Day is known as the photographer who discovered Kate Moss and ushered in "grunge" fashion photography—a too-easy label, probably. This, from a piece about her in the Guardian:
"Corinne had a very ambivalent relationship with what she had achieved," says photography curator and writer Charlotte Cotton, "Nothing was straightforward for her, not the fashion world or the art world that she tentatively moved into the 90s.

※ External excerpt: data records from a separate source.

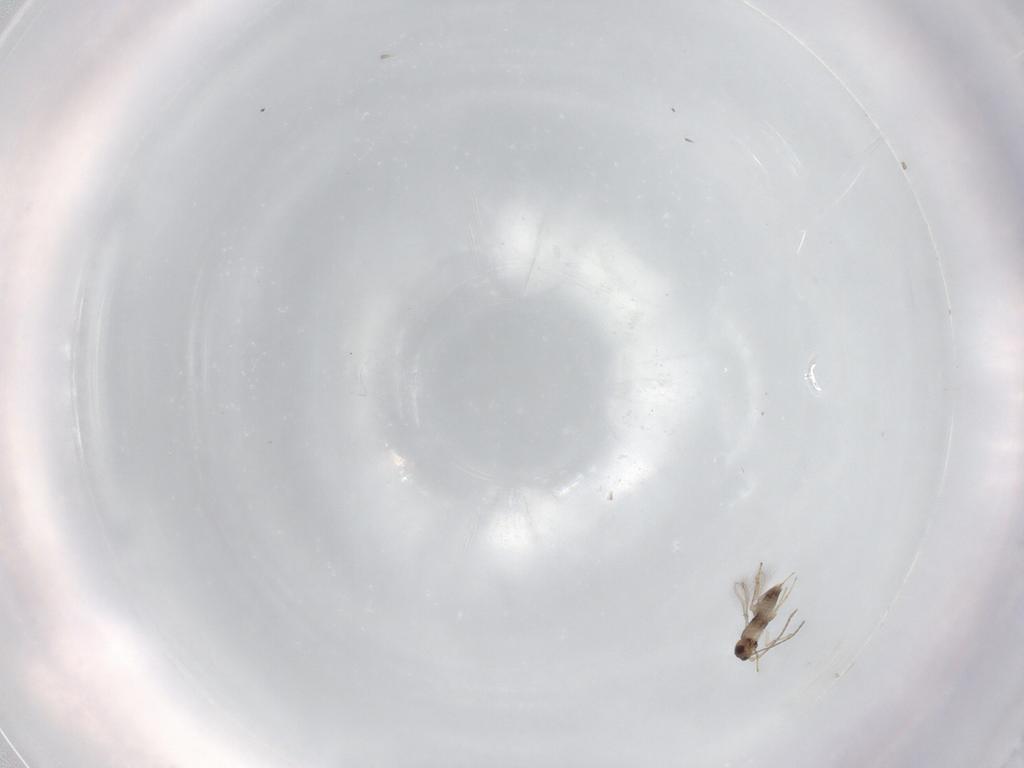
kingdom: Animalia
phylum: Arthropoda
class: Insecta
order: Hymenoptera
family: Mymaridae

She saw the inherent ridiculousness of both and instinctively reacted against it."
(Note: the Guardian article says Day died at age 48, but Day's official website gives her birth year as 1965.)

Day herself noted that that her ideas about what photography could be were shaped by Nan Goldin, whose Ballad of Sexual Dependency opened up new possibilities for photographers who felt like opening up a vein or two and letting the hurt flow. What I was stunned at, when Day's work began to appear in The Face in the early 1990s, is how quickly and thoroughly her type of imagery replaced the neo-Hollywood glamour photography of the late 80s.

The change came as a reaction to the past, the way fashion upheavals do. But the consequences were important and long lasting. Day's images were not only anti-fashion and anti-celebrity, but also opposed to the tradition of photography as iconography. The shimmering idolatry of  "Hollywood photographers" like Herb Ritts, Matthew Rolston, and Greg Gorman was not meant to be real, but quite the opposite, and it was meant to last for the ages. ("We didn't have dialog," says the faded silent-screen star Norma Desmond in Sunset Blvd. "We had faces.")

The people in Corinne Day's  pictures were meant to be real, and being real they were entirely tenuous.

Her fashion images didn't capture people, as photography had always done; Day's subjects seemed merely to move past her camera, to be remembered or forgotten, as the viewer wished. In the Guardian article, Juergen Teller, another photographer who emerged in the early 1990s, describes Day's early pictures of Kate Moss as having an "end-of-summer feeling." Now summer is over.